→ REQUIRED ACTIONS
**A)** Copy out the part of the press release on the North Carolina gerrymandering lawsuit starting at "FOR IMMEDIATE RELEASE" and ending at "unconstitutional racial gerrymanders.".
**B)** Write the next part of the press release on the North Carolina gerrymandering lawsuit, picking up after its final sentence.

Southern Coalition for Social Justice Files Data-Driven Partisan Gerrymandering Lawsuit

FOR IMMEDIATE RELEASE
September 22, 2016
 

Southern Coalition for Social Justice Files Data-Driven Partisan Gerrymandering Lawsuit 

Challenge adopts standard for measuring partisan advantage in redistricting

 
DURHAM, N.C. – The Southern Coalition for Social Justice and the Campaign Legal Center filed a complaint today on behalf of the League of Women Voters of North Carolina and numerous individual voters, arguing that North Carolina’s 2016 congressional redistricting plan violates the First and Fourteenth Amendments of the U.S. Constitution. League of Women Voters of North Carolina v. Rucho was filed in the U.S. District Court for the Middle District of North Carolina. North Carolina’s 2016 redistricting plan was drafted during a special legislative session after a federal three-judge panel ruled that previous maps were unconstitutional racial gerrymanders.
“The Constitution guarantees everyone’s right to participate equally in an electoral system that does not discriminate against them because of their beliefs,” said Anita Earls, executive director of the Southern Coalition for Social Justice. “It’s clear that the intent and effect of creating North Carolina’s 2016 congressional maps were to manipulate the democratic process. The result disparages voters and ensures that one party can maintain political power even when a majority of the state’s voters do not support them.”
In 1986, the U.S. Supreme Court held that partisan gerrymandering claims present a legal controversy that courts could potentially resolve. However, to date, the court has not agreed on an acceptable standard to determine when a partisan gerrymander is unconstitutional. League of Women Voters of North Carolina v. Rucho offers an empirical analysis to demonstrate the extent to which an extreme gerrymander exists. That analysis is called the efficiency gap, which captures the packing and cracking among a plan’s districts in a single number.
Developed by Nicholas Stephanopoulos and Eric McGhee, the efficiency gap is the difference between the parties’ respective wasted votes in an election, divided by the total number of votes cast. Wasted votes are: (1) any vote cast for a losing candidate; and (2) votes cast for a winning candidate in excess of the number needed to win. More information about wasted votes and how efficiency gaps are calculated is below.
According to the complaint, North Carolina’s efficiency gaps in 2012 and 2014 “exhibited pro-Republican partisan biases larger than 25 percent—[] by far the worst in North Carolina’s modern history and at the far edge of the nationwide distribution.” (p. 16).
“When it comes to congressional districts, North Carolina’s are an extreme and egregious partisan gerrymander. Packing and cracking voters in districts based on their political ideology and voting history classifies voters in an invidious manner unrelated to any legitimate legislative objective,” said Gerry Hebert, Executive Director of the Campaign Legal Center. “Radical partisan gerrymandering like that in this case turns democracy on its head. For the sake of North Carolina voters and voters across our nation, this practice must come to an end. The implementation of our efficiency gap standard would go a long way in ensuring that every voter is entitled to equal protection under the law and having their voice heard.”

Stored entries
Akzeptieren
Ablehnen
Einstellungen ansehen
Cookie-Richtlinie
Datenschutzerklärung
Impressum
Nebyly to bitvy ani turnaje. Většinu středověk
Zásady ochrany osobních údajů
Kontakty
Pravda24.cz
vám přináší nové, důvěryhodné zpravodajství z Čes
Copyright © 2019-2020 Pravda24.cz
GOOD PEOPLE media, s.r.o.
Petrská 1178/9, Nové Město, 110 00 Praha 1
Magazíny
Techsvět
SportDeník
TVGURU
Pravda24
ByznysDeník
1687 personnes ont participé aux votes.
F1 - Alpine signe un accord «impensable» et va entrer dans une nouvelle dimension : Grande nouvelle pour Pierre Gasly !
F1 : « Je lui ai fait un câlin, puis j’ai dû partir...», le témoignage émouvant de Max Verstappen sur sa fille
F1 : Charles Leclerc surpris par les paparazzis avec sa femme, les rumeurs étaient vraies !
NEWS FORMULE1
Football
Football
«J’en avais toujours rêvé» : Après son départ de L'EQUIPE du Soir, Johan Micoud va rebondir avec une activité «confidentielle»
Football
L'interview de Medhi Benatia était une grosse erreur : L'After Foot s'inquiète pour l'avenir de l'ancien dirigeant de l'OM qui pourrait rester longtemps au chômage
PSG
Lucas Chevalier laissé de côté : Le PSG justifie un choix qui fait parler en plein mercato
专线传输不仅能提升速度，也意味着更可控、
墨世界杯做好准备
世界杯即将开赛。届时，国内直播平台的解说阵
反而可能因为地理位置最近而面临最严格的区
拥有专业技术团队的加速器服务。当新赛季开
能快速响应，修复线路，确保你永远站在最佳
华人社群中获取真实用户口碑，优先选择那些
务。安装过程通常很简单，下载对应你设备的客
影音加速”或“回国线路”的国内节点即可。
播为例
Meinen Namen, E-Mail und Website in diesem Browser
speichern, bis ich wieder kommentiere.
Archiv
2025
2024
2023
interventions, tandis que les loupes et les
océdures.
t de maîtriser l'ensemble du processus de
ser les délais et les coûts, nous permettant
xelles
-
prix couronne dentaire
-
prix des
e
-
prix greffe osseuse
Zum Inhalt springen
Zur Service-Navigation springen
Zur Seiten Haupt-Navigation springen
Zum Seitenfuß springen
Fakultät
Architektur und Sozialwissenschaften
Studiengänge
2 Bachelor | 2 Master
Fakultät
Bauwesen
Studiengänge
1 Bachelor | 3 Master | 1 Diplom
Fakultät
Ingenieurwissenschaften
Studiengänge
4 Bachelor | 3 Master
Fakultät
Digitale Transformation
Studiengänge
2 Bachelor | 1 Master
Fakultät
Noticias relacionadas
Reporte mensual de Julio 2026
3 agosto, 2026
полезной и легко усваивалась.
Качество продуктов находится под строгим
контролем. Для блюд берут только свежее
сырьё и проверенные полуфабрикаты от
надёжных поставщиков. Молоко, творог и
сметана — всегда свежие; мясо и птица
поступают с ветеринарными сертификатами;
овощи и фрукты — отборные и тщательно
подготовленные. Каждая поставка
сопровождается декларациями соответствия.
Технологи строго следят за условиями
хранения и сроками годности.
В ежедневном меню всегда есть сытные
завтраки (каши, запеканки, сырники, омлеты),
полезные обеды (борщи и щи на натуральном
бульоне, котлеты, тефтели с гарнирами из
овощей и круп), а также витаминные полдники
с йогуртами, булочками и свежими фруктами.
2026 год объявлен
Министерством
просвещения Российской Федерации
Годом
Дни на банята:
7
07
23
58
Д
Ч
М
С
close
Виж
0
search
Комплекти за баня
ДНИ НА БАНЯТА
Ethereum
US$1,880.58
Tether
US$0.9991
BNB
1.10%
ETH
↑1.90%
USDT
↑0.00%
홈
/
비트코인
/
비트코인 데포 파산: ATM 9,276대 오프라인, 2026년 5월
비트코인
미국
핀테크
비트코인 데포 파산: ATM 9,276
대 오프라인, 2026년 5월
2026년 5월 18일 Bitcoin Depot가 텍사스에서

→ ANSWERS BY TASK
**A)**
FOR IMMEDIATE RELEASE
September 22, 2016
 

Southern Coalition for Social Justice Files Data-Driven Partisan Gerrymandering Lawsuit 

Challenge adopts standard for measuring partisan advantage in redistricting

 
DURHAM, N.C. – The Southern Coalition for Social Justice and the Campaign Legal Center filed a complaint today on behalf of the League of Women Voters of North Carolina and numerous individual voters, arguing that North Carolina’s 2016 congressional redistricting plan violates the First and Fourteenth Amendments of the U.S. Constitution. League of Women Voters of North Carolina v. Rucho was filed in the U.S. District Court for the Middle District of North Carolina. North Carolina’s 2016 redistricting plan was drafted during a special legislative session after a federal three-judge panel ruled that previous maps were unconstitutional racial gerrymanders.

**B)**
Click here to read the full complaint:  https://southerncoalition.org/wp-content/uploads/2016/09/Complaint-Final.pdf
 
About the Efficiency Gap:
The efficiency gap determines how close a redistricting plan is to reaching partisan symmetry, which means whether or not similarly-situated political parties are treated equally in a redistricting plan. According to the Campaign Legal Center, “[a] lower number means both parties are treated more equally in the way they can convert votes into seats. A higher number means one party has an advantage in the way it translates its vote share into seat share.”1
In an article explaining how to efficiency gaps are calculated, Nicholas Stephanopoulos provides the following explanation and example:2

The efficiency gap is simply the difference between the parties’ respective wasted votes in an election, divided by the total number of votes cast. Wasted votes are ballots that don’t contribute to victory for candidates, and they come in two forms:lost votes cast for candidates who are defeated, and surplus votes cast for winning candidates but in excess of what they needed to prevail. When a party gerrymanders a state, it tries to maximize the wasted votes for the opposing party while minimizing its own, thus producing a large efficiency gap. In a state with perfect partisan symmetry, both parties would have the same number of wasted votes.
Suppose, for example, that a state has five districts with 100 voters each, and two parties, Party A and Party B. Suppose also that Party A wins four of the seats 53 to 47, and Party B wins one of them 85 to 15. Then in each of the four seats that Party A wins, it has 2 surplus votes (53 minus the 51 needed to win), and Party B has 47 lost votes. And in the lone district that Party A loses, it has 15 lost votes, and Party B has 34 surplus votes (85 minus the 51 needed to win). In sum, Party A wastes 23 votes and Party B wastes 222 votes. Subtracting one figure from the other and dividing by the 500 votes cast produces an efficiency gap of 40 percent in Party A’s favor.


How Gerrymandering works.

How districts are packed and cracked.

Calculating the efficiency gap.

1 – Hebert, J. G., & Greenwood, R. (n.d.). Make Democracy Count: Ending Partisan Gerrymandering (Rep.). Retrieved September 20, 2016, from http://www.campaignlegalcenter.org/sites/default/files/CLC_PartisanGerrymandering_Report.pdf (p.5)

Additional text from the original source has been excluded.